Erenumab and OnabotulinumtoxinA similarly reduce chronic migraine frequency, Erenumab improves mood and impact scores.

Chronic migraine (CM) represents a debilitating neurological disorder significantly impacting quality of life, often refractory to conventional treatments. Patients with CM experience 15 or more headache days per month, with at least eight meeting migraine criteria. Current preventive strategies, such as OnabotulinumtoxinA, target peripheral pain pathways but may not address all facets of the condition. The emergence of calcitonin gene-related peptide (CGRP) pathway inhibitors, like Erenumab, offers a novel mechanism by blocking the CGRP receptor, providing new therapeutic avenues. A direct comparison of these distinct approaches in a real-world setting is crucial to guide treatment decisions and optimize patient outcomes.

This prospective cohort study compared two parallel groups of chronic migraine patients over 6 months. One cohort received Erenumab 140 mg/month via subcutaneous injection, while the other received OnabotulinumtoxinA 195 U every 3 months via multiple intramuscular injections. Patients had no other preventive therapies or psychiatric/chronic pain comorbidities. Baseline and 6-month assessments included monthly headache days (MHD), monthly migraine days (MMD), and patient-reported outcomes using MIDAS, HIT-6, MSQ, BAI, and BDI-II scales. Efficacy was analyzed using paired t-tests, and linear regression models compared changes between groups.

A total of 114 patients (57 per group) were analyzed, with balanced baseline characteristics. Both treatments produced significant reductions in headache frequency at 6 months. Erenumab led to a -7.93 MHD reduction and -5.36 MMD reduction (p < 0.001), while OnabotulinumtoxinA resulted in a -6.00 MHD reduction and -4.31 MMD reduction (p < 0.001).
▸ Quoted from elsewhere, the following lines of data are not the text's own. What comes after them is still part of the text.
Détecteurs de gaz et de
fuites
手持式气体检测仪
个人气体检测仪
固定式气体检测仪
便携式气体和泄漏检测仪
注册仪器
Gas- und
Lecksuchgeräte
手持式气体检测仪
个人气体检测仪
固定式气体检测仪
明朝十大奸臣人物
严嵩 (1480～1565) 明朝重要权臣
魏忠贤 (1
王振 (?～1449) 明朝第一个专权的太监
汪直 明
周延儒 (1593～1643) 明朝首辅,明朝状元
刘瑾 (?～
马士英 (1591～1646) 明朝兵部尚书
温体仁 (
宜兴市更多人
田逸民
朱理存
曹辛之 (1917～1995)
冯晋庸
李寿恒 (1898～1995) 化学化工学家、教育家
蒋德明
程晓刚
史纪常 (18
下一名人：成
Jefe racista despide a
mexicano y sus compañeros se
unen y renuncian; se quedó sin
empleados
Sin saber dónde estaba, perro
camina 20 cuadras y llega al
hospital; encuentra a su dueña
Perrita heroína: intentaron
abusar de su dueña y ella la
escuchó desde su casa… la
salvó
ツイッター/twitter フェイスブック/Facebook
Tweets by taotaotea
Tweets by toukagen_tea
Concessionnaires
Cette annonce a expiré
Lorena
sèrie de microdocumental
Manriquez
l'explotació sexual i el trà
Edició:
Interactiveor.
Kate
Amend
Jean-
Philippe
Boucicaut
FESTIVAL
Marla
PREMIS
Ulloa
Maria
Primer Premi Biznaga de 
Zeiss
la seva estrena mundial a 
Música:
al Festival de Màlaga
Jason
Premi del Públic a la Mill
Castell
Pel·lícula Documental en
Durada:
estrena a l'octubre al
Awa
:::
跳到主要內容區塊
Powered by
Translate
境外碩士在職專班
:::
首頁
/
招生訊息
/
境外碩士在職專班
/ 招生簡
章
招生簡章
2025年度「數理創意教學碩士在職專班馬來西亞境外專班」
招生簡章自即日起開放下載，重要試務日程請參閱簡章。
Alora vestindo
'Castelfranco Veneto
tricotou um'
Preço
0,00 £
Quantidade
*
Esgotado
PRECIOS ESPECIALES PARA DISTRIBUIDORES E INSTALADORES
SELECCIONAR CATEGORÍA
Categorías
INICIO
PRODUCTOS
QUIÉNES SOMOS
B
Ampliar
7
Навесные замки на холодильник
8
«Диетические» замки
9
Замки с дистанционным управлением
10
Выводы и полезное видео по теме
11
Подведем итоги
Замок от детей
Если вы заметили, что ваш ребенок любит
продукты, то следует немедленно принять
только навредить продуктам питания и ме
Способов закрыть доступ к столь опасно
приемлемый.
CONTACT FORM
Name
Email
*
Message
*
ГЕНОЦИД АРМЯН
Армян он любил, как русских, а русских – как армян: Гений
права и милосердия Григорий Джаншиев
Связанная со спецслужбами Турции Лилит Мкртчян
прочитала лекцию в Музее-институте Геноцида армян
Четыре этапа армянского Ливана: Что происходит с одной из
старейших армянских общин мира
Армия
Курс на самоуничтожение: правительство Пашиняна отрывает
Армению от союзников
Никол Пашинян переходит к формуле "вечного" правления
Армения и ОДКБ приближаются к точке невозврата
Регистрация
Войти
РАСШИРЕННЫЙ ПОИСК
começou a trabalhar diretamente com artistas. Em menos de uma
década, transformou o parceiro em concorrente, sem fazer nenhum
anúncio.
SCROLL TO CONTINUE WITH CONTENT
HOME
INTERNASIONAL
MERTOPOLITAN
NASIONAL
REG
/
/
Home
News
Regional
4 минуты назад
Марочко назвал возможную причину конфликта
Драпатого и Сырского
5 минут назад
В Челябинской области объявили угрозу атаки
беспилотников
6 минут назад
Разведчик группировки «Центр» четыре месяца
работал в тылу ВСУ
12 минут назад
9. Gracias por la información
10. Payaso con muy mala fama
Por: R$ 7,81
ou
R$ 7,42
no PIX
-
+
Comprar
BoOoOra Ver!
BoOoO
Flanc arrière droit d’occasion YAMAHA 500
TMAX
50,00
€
No statistically significant differences were found between therapies in the magnitude of headache reduction at 3 or 6 months. Significant improvements were observed in HIT-6 and MSQ scores in both cohorts (p < 0.05). The Erenumab group showed significant reductions in MIDAS, BDI, and BAI scores (p < 0.05). Differences between treatments were significant for MIDAS improvements at 3 and 6 months (p < 0.05).